Gottlieb Hufeland (29 October 1760 – 25 February 1817) was a German economist and jurist.

==Biography==
Born in Danzig (Gdańsk), Royal Prussia, Crown of Poland, Hufeland was educated at the gymnasium of his native town, and completed his university studies at Leipzig and Göttingen. He graduated at Jena, and in 1788 was there appointed to an extraordinary professorship. Five years later he was made ordinary professor.
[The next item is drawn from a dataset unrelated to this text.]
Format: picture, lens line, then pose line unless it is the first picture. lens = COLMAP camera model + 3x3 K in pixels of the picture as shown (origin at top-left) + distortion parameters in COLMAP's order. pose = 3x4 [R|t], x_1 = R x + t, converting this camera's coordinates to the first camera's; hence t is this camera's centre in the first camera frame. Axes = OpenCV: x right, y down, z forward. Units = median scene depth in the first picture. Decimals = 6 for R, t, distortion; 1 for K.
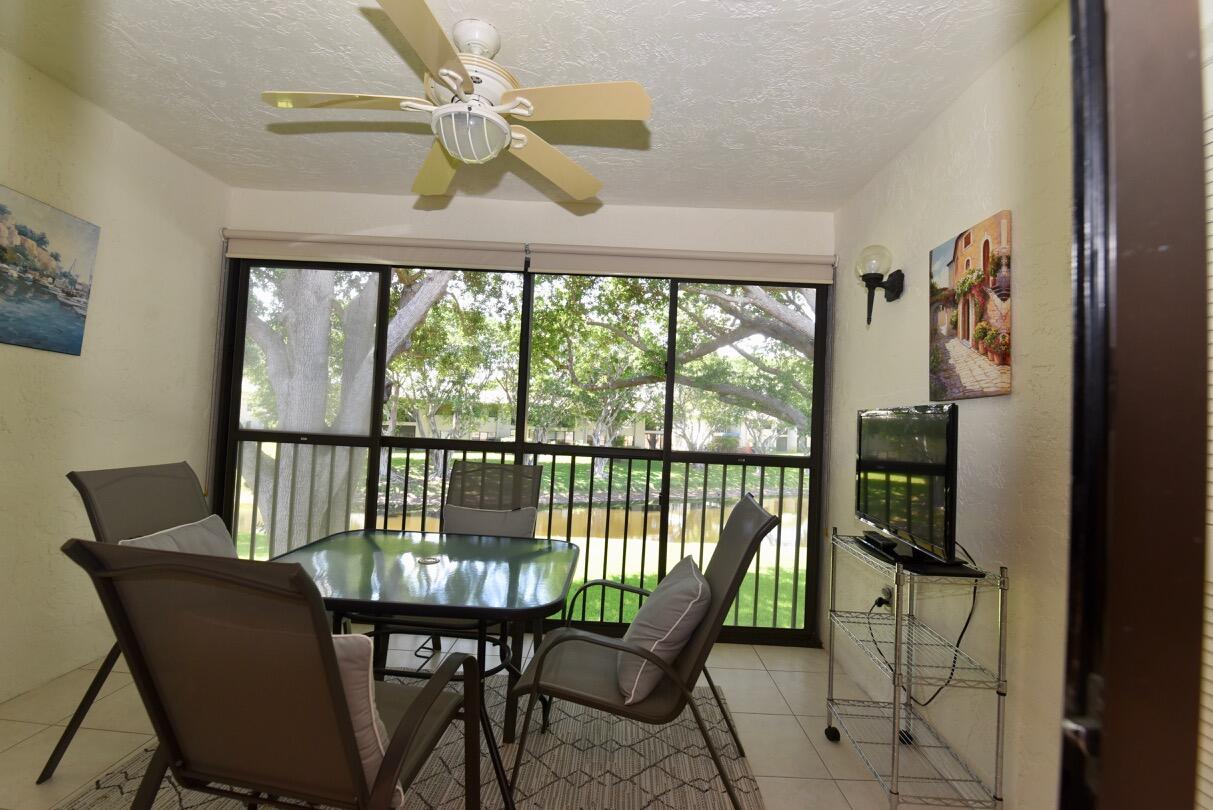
lens RADIAL K [[527.5, 0, 608.4], [0, 527.5, 405.6], [0, 0, 1]] dist [-0.002409, -0.007985]
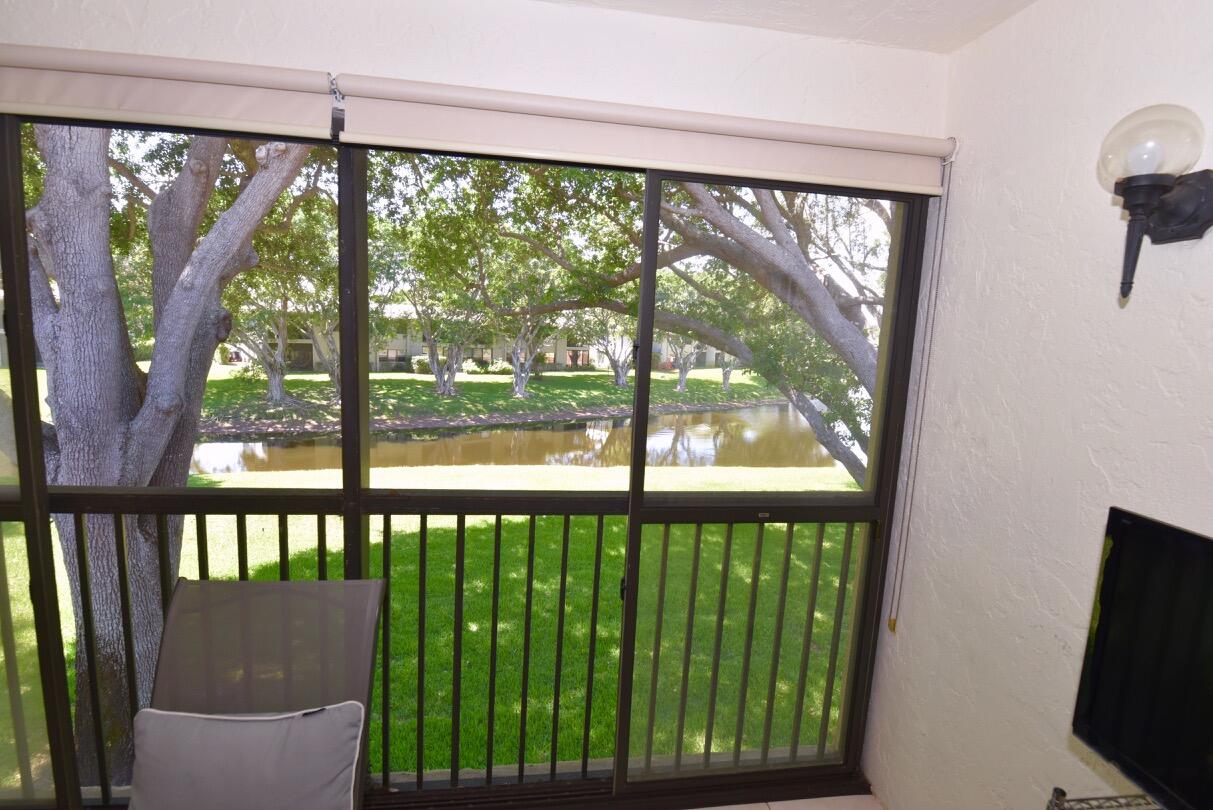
lens RADIAL K [[527.5, 0, 606.9], [0, 527.5, 404.1], [0, 0, 1]] dist [-0.002409, -0.007985]
pose [[0.989349, -0.018221, 0.144417, 0.001097], [-0.005268, 0.987002, 0.160621, -0.021295], [-0.145467, -0.159671, 0.976394, 0.099750]]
His lectures on natural law, in which he developed with great acuteness and skill the formal principles of the Kantian theory of legislation, attracted a large audience, and contributed to raise to its height the fame of the University of Jena, then unusually rich in able teachers. In 1803, after the departure of many of his colleagues from Jena, Hufeland accepted a call to Würzburg, from which, after but a brief tenure of a professorial chair, he proceeded to Landshut. From 1806 to 1812 he acted as burgomaster in his native town of Danzig. Returning to Landshut, he lived there until 1816, when he was invited to the University of Halle.

In political economy Hufeland's chief work is the Neue Grundlegung der Staatswirthschaftskunst (2 vols, 1807 and 1813), the second volume of which has the special title, Lehre vom Gelde und Geldumlaufe. The principles of this work are for the most part those of Adam Smith's Wealth of Nations, which were then beginning to be accepted and developed in Germany; but both in his treatment of fundamental notions, such as economic good and value, and in details, such as the theory of money, Hufeland's treatment has a certain originality.

Two points in particular seem deserving of notice. Hufeland was the first among German economists to point out the profit of the entrepreneur as a distinct species of revenue with laws peculiar to itself. He also tends towards, though he does not explicitly state the view that rent is a general term applicable to all payments resulting from differences of degree among productive forces of the same order. Thus the superior gain of a specially gifted workman or specially skilled employer is in time assimilated to the payment for a natural agency of more than the minimum efficiency.

Hufeland died in 1817 in Halle an der Saale.

==Works==
Hufeland's works on the theory of legislation:
- Versuch über den Grundsatz Naturrechts (1785)
- Lehrbuch des Naturrechts (1790)
- Institutionen des gesammten positiven Rechts (1798)
- Lehrbuch der Geschichte und Encyclopadie alter in Deutschland geltenden positiven Rechte (1790)
They are distinguished by precision of statement and clearness of deduction.